Today’s Gospel: Matthew 10:34—11:1 – Memorial of St. Bonaventure
Whoever receives you receives me, and whoever receives me receives the one who sent me. Matt. 10:40
Last year, at a parent-teacher conference for one of my boys, a teacher was slamming my son. The more she complained about his messy work and work space, the more I realized she just did not understand or accept how adolescent boys are. On the one hand, I could appreciate where she was coming from. I share her same Type A personality. I like things neat, organized and on time. I too get frustrated with my son’s sloppiness and Type B tendencies. But as she continued to complain about him, I refused to let on that I shared her frustrations. He’s my son, after all. I have to have his back. Accordingly, I went the other way and defended him, telling her all about the wonderful things he does that she clearly didn’t recognize.

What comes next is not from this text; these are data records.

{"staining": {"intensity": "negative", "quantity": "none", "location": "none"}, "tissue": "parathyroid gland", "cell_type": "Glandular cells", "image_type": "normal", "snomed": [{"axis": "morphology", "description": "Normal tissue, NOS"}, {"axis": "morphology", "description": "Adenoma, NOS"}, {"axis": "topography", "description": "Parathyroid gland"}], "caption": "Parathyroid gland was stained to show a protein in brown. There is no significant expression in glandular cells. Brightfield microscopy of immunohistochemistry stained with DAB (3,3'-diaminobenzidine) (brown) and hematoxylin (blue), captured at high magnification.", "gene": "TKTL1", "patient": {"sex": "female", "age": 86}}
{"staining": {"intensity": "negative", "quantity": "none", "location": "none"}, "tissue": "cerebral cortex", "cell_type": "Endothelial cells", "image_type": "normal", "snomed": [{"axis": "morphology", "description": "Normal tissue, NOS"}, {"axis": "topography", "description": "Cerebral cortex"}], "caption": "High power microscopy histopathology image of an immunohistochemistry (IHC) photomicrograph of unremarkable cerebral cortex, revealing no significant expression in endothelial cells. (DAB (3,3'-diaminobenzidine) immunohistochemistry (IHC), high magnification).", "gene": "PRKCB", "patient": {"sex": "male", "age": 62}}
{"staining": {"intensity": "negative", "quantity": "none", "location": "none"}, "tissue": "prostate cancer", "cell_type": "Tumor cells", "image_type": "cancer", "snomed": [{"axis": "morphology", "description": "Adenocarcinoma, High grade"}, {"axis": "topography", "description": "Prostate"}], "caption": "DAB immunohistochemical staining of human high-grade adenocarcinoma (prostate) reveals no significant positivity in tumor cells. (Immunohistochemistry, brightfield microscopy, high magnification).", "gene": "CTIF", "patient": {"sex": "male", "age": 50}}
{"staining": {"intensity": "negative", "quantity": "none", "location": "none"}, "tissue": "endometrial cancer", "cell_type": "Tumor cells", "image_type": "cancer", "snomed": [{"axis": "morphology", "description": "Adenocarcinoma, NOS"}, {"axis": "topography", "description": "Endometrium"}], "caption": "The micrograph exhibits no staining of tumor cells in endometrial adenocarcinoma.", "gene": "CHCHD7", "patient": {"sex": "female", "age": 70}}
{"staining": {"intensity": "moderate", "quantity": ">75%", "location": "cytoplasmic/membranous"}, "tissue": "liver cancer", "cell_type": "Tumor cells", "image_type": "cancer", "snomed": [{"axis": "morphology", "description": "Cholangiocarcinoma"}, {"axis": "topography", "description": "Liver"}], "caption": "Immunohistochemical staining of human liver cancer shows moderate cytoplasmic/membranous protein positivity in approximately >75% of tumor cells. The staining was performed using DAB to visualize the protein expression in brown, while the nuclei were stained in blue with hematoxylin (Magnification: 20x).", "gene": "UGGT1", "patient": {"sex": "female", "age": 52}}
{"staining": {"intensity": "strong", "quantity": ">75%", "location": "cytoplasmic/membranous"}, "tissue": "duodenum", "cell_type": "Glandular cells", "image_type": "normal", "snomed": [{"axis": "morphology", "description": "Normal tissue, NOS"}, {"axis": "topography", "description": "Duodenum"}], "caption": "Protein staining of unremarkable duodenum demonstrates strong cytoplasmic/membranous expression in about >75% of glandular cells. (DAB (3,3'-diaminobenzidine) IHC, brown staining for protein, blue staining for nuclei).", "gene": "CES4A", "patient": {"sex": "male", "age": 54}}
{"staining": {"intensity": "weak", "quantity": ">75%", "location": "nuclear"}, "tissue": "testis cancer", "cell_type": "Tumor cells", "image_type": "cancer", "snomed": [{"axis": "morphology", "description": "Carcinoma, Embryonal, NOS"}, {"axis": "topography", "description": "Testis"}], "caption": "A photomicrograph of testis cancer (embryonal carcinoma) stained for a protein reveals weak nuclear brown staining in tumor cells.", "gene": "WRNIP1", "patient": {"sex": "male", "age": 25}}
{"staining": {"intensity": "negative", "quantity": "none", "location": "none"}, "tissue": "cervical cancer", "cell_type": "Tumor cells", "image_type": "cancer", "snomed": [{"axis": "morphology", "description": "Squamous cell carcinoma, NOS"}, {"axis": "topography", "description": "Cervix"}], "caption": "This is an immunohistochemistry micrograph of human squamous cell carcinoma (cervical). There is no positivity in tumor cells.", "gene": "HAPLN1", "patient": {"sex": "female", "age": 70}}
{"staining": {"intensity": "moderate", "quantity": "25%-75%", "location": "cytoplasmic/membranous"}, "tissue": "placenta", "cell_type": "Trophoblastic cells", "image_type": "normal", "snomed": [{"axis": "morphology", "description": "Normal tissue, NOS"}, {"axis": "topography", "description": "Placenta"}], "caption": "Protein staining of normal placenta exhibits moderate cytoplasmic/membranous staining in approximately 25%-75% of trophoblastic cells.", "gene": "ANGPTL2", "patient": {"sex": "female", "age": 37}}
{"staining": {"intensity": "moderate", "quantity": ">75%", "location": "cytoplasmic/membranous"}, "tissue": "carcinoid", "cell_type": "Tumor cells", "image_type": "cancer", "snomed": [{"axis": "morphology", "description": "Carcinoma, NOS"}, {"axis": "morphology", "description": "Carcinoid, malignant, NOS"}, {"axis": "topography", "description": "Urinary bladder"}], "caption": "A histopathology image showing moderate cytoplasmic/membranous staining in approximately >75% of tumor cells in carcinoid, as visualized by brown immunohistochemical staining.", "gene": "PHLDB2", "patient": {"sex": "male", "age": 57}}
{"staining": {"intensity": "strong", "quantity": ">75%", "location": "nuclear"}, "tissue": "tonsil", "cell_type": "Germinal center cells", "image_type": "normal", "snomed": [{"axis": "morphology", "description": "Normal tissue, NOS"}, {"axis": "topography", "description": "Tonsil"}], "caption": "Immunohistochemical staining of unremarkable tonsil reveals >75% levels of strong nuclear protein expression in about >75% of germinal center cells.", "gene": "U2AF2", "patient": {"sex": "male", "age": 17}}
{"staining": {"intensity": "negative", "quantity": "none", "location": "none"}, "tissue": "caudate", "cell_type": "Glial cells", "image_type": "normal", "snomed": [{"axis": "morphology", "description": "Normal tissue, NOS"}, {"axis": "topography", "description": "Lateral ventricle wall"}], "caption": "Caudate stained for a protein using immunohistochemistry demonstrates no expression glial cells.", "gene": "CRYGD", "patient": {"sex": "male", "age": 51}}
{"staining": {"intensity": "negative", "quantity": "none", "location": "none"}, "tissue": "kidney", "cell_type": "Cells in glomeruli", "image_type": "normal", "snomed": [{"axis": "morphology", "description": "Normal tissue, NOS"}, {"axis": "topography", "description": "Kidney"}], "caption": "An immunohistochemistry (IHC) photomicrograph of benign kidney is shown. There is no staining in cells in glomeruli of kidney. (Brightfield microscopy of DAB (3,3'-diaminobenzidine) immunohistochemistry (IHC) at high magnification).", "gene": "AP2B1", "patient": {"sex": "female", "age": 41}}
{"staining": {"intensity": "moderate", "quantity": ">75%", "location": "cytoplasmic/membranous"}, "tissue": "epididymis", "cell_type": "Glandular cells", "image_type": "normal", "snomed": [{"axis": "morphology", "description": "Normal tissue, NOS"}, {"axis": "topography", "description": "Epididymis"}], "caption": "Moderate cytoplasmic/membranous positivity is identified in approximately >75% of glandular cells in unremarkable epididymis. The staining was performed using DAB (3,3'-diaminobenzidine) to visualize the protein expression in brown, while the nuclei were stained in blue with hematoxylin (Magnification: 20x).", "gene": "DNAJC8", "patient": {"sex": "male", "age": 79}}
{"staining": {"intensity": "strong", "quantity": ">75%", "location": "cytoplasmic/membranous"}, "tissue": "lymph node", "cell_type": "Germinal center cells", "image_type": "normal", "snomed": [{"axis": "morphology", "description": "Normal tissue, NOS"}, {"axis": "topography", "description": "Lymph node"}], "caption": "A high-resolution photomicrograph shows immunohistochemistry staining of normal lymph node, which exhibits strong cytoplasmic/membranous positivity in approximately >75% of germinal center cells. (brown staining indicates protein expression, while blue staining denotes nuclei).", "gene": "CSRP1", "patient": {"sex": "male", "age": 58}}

Her prejudice had her deaf to anything I said. Her lack of acceptance of my son was extending to me. When I finally realized she was the lost cause, not him, I ended the conference. No school is perfect, and not all teachers love every student. Nonetheless, I was still crushed. So many of his previous teachers loved him. In fact, I still send Christmas cards to one of them. When they welcomed and received my son, they received my heart.
The same holds true for God and Jesus. Not everyone welcomed Jesus and His teachings. But the ones who did receive Him received God’s heart too.
How am I affected when people receive or reject my child(ren)? How do you suppose God is affected when people receive or reject His Son?
Father of All, fill me with the grace I need to accept when people reject my child(ren).